GOLD STANDARD

gold standard

Mi capita ogni tanto di raccontare come il mio cursus universitario alla Sapienza di Roma iniziasse nel 1968 per finire con la laurea in giurisprudenza nel 1978: dentro i più importanti  movimenti politici giovanili italiani, appunto quelli del Sessantotto e del Settantasette.

Esperienza quindi peculiare e rara sulla quale potrei, eccedendo in reducismo, discettare sulle loro diversità ed analogia ideologiche; sulle radici sociali e culturali di ciascuno, sugli esiti sia positivi che nefasti che entrambi ebbero; ma non certo oggi.

Però cogliendo sempre con favore il filo del ricordo che gli anniversari comportano, vorrei parlare di un esame in Economia tenuto nell’ottobre del 1971, il cui brillante svolgimento mi procurò un 28, voto che all’epoca di università molto distanti dai laureifici di oggi, era un piccolo successo.

L’esame andò dal moltiplicatore K di Maynard Keynes, alla produttività marginale del lavoro, per finire agli accordi di Bretton Wood del 1944, che fissarono il cosiddetto GOLD STANDARD, cioè la parità tra oro e dollaro, che era la moneta più forte, ma in generale l’ancoraggio dell’emissione di denaro alla quantità di oro posseduta dagli stati e quindi anche l’interscambiabilità oro/dollaro.

Da lì iniziai una dissertazione su quello che era accaduto poche settimane prima, il 15 agosto 1971, cinquant’anni fa, di qui l’anniversario ferragostano, in cui finì il sistema della parità oro/dollaro, con tutte le conseguenze che si cominciarono subito a delineare.

Naturalmente non era materia d’esame essendo l’evento freschissimo, ma la lettura di almeno due tipi di quotidiani e riviste, della stampa ufficiale e del Movimento, mi aveva fornito notizie e valutazioni che i Prof parvero gradire molto.
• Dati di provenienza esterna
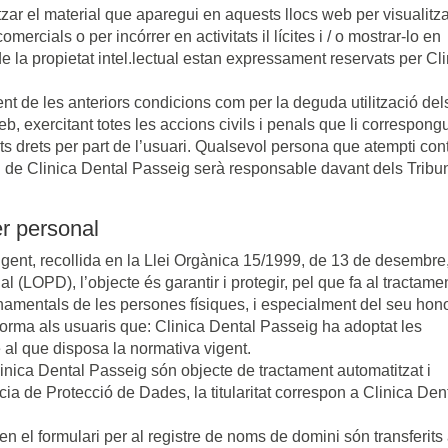
itzar el material que aparegui en aquests llocs web per visualitza
omercials o per incórrer en activitats il lícites i / o mostrar-lo en
 de la propietat intel.lectual estan expressament reservats per Cl
nt de les anteriors condicions com per la deguda utilització del
, exercitant totes les accions civils i penals que li correspong
ts drets per part de l’usuari. Qualsevol persona que atempti con
rial de Clinica Dental Passeig serà responsable davant dels Tribu
er personal
igent, recollida en la Llei Orgànica 15/1999, de 13 de desembre
 (LOPD), l’objecte és garantir i protegir, pel que fa al tractame
fonamentals de les persones físiques, i especialment del seu hono
nforma als usuaris que: Clinica Dental Passeig ha adoptat les
 al que disposa la normativa vigent.
inica Dental Passeig són objecte de tractament automatitzat i
ia de Protecció de Dades, la titularitat correspon a Clinica Den
 el formulari per al registre de noms de domini són transferits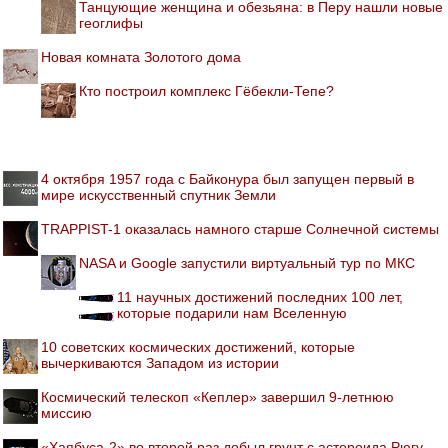
Танцующие женщина и обезьяна: в Перу нашли новые
геоглифы
Новая комната Золотого дома
Кто построил комплекс Гёбекли-Тепе?
4 октября 1957 года с Байконура был запущен первый в
мире искусственный спутник Земли
TRAPPIST-1 оказалась намного старше Солнечной системы
NASA и Google запустили виртуальный тур по МКС
11 научных достижений последних 100 лет,
которые подарили нам Вселенную
10 советских космических достижений, которые
вычеркиваются Западом из истории
Космический телескоп «Кеплер» завершил 9-летнюю
миссию
«Хаябуса-2» во второй раз добыл грунт с астероида Рюгу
Quando Richard Nixon, che sarebbe pochi anni dopo con lo scandalo del Watergate diventato Tricky Dicky (Riccardino l’Imbroglione) annunciò la fine del GOLD STANDARD, si potevano sapere le ragioni delle negatività che si lasciavano indietro, ma anche le preoccupazioni delle incertezze circa i vantaggi che ne sarebbero derivati.

Oggi possiamo dire che la scelta fu azzeccata; infatti la parità e fissità dei cambi avevano garantito uno sviluppo capitalista nella parte occidentale del mondo, accelerato nel dopoguerra sino agli anni settanta.

Ma la rigidità del sistema non poteva reggere ai cambiamenti epocali sia politici che economici che grazie a quella stabilità si erano sviluppati nel mondo e non a caso gli USA con la guerra del Viet Nam sempre più dispendiosa ed incerta e con la concorrenza di Europa e Giappone sempre più incalzante, la fecero terminare per avere mani libere per nuove politiche economiche espansive.

Di che tipo? Ma debitorie naturalmente; che da una parte hanno garantito welfare e consumi mai visti nella storia dell’uomo; ma dall’altra hanno esposto il sistema a crisi cicliche sempre meno controllabili e ad un fenomeno totalmente nuovo nel campo dei players internazionali, la comparsa delle cosiddette Big Tech, potenze economiche della tecnologia, del commercio e delle telecomunicazioni, del tutto fuori dagli schemi della politica e degli Stati, anzi in aperta concorrenza con essi, come la Cina di Xi sta dimostrando.

Presi un bel meritato 28 e ne conservo un piacevole ricordo ora condiviso.